Milam v. State, 24 Ala.App. 403, 136 So. 831, admittedly must be distinguished in order to keep it from being in conflict with the opinion of the Court of Appeals.

Tennessee Coal, Iron & R. Co. v. Martin, 33 Ala.App. 502, 36 So.2d 535, is concerned with the construction of the word "establishment" in our Unemployment Compensation Act, Code 1940, Tit. 26, § 180 et seq. That case is not in point.

In Bolin v. State, 266 Ala. 256, 96 So.2d 582[9], 588, the majority opinion distinguishes that case from cases dealing with the "making, possession and transportation, etc., of illegal liquors or beverages."

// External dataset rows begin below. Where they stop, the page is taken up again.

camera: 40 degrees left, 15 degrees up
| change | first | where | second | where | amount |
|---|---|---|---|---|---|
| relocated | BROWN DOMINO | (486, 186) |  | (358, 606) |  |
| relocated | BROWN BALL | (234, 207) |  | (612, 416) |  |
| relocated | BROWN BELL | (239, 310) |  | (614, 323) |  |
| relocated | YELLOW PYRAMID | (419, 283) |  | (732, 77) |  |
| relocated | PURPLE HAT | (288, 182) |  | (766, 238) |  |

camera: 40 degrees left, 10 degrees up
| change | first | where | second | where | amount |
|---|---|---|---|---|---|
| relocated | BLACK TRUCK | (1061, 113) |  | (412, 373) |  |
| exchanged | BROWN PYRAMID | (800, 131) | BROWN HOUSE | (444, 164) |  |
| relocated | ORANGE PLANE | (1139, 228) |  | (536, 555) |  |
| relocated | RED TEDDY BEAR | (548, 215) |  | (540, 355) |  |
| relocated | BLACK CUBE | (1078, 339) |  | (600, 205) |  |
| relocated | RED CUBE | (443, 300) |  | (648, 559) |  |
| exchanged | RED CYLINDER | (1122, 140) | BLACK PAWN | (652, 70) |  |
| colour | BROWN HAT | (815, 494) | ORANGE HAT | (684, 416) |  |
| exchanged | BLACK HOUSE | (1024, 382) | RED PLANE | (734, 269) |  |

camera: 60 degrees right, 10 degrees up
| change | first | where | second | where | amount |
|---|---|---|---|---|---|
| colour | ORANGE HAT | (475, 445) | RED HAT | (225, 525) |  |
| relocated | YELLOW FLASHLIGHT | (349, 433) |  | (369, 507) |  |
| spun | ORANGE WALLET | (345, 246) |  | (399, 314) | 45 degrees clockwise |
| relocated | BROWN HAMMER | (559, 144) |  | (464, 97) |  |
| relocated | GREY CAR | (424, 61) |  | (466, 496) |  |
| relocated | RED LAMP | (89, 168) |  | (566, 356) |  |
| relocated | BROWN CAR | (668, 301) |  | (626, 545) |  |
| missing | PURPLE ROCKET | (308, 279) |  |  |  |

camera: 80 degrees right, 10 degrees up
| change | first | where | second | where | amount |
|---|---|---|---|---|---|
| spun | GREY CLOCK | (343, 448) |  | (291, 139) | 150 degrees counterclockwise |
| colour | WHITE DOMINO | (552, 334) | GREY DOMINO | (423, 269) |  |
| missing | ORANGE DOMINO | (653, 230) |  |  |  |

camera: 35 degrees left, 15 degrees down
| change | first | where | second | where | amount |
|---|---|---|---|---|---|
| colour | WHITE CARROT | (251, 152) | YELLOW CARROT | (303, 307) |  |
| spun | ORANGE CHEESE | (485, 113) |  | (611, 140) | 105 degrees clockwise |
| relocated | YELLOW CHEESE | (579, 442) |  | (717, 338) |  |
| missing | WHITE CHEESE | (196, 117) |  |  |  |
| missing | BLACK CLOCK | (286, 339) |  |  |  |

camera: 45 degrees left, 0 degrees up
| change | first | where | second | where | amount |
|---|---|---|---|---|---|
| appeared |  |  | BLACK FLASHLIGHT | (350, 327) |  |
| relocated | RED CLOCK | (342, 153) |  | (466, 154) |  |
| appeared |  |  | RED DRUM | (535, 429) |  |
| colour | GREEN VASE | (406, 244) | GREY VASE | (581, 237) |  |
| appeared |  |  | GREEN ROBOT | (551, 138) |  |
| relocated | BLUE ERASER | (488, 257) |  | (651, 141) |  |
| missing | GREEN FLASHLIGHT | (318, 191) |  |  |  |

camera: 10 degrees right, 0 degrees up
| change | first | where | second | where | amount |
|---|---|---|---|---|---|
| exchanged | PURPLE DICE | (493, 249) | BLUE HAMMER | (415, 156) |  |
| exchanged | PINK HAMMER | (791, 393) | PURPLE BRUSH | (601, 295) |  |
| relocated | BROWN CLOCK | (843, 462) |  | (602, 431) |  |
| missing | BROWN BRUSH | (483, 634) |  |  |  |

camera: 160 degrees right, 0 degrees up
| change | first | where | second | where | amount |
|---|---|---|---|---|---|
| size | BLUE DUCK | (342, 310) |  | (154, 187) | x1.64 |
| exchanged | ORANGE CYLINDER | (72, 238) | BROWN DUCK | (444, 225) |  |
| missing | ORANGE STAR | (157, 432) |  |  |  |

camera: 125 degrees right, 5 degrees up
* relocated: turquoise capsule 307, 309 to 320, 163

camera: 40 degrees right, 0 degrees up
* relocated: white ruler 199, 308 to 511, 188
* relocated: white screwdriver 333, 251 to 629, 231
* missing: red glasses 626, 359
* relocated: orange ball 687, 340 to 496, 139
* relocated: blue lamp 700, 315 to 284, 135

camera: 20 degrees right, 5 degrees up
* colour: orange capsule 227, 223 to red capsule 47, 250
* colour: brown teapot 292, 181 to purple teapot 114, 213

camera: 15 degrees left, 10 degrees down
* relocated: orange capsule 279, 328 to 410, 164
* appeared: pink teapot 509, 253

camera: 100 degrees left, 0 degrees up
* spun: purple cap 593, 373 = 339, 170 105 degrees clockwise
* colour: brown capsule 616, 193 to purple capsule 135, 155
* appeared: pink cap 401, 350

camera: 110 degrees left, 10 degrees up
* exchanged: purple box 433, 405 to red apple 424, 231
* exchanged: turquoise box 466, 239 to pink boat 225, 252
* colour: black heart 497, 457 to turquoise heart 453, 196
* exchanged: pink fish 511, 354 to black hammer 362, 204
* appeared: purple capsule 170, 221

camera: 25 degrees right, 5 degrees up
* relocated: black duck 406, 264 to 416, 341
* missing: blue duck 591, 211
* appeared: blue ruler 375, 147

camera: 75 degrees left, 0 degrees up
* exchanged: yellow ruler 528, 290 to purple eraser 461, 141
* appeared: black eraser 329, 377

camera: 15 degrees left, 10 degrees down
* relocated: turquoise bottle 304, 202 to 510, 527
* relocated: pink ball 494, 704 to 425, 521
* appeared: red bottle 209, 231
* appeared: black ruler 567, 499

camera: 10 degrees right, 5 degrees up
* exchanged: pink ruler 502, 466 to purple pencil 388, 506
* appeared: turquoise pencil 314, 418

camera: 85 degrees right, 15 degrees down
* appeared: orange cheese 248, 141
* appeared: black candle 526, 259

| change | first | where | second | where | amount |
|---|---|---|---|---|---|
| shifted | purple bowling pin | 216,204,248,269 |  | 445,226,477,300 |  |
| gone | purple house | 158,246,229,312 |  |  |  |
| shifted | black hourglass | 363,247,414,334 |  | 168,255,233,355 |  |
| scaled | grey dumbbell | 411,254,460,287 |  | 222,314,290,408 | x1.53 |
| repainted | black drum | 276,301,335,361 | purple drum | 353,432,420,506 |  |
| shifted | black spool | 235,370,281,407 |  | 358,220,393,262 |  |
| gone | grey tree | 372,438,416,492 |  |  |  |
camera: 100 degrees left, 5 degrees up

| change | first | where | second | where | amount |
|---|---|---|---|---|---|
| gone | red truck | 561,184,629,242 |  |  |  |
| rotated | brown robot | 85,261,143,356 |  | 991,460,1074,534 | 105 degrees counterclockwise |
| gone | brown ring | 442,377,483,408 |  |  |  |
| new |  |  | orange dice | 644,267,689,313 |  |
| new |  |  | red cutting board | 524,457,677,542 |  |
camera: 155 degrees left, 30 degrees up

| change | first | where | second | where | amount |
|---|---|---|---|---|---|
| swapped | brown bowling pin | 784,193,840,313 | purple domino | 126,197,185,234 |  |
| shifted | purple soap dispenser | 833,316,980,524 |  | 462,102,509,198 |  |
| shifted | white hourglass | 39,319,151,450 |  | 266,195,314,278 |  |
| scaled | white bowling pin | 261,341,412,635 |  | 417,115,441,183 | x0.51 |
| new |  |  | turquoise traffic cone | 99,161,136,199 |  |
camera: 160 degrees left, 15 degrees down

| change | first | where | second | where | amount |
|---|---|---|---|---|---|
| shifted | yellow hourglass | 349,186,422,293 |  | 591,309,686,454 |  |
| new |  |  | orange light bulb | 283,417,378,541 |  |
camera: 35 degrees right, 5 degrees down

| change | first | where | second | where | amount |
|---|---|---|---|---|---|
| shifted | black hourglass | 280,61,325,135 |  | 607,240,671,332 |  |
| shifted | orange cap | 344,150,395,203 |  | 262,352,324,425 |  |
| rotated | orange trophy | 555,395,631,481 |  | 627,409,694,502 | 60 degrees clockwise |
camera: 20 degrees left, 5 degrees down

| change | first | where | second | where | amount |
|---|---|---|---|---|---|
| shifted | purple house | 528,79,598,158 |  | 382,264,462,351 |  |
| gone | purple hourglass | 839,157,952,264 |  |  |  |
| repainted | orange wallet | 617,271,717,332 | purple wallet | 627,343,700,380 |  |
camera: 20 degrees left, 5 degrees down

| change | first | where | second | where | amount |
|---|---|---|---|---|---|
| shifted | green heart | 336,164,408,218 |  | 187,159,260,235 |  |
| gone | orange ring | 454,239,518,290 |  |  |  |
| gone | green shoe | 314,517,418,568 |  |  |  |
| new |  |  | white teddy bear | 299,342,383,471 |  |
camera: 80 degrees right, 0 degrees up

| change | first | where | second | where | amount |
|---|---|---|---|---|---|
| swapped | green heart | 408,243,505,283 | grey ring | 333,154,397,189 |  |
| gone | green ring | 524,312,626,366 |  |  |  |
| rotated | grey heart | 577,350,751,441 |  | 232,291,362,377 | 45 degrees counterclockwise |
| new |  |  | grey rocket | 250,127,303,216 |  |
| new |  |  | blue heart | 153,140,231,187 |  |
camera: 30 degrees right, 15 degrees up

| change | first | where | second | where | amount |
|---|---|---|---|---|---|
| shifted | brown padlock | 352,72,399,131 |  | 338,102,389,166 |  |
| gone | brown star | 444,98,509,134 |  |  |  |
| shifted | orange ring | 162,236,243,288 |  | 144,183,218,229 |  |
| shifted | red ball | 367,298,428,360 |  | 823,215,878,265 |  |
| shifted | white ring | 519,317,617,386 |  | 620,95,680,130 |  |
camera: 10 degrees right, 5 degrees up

It is obvious that the cases cited in the opinion of the Court of Appeals are not apt authority.

The correct rule in possession cases is stated in Rikard v. State, 31 Ala.App. 374, 18 So.2d 435, certiorari denied 245 Ala. 677, 18 So.2d 436:

"* * * `We have said, and it is the law, that the mere presence at a still, without more, will not warrant a conviction, but any act of the defendant in and about a still which indicates an interest in, or that he is aiding or abetting in the possession, may be taken as sufficient upon which to base a verdict of guilt.' * * * "It is, of course, axiomatic, in such cases, that a directed verdict is improper where the evidence raises a substantial inference against innocence. Brown v. State, 30 Ala.App. 5, 200 So. 637, certiorari denied 240 Ala. 648, 200 So. 640; Emerson v. State, 30 Ala.App. 89, 1 So.2d 604, certiorari denied 241 Ala. 141, 1 So.2d 605; 6 Alabama Digest, Criminal Law."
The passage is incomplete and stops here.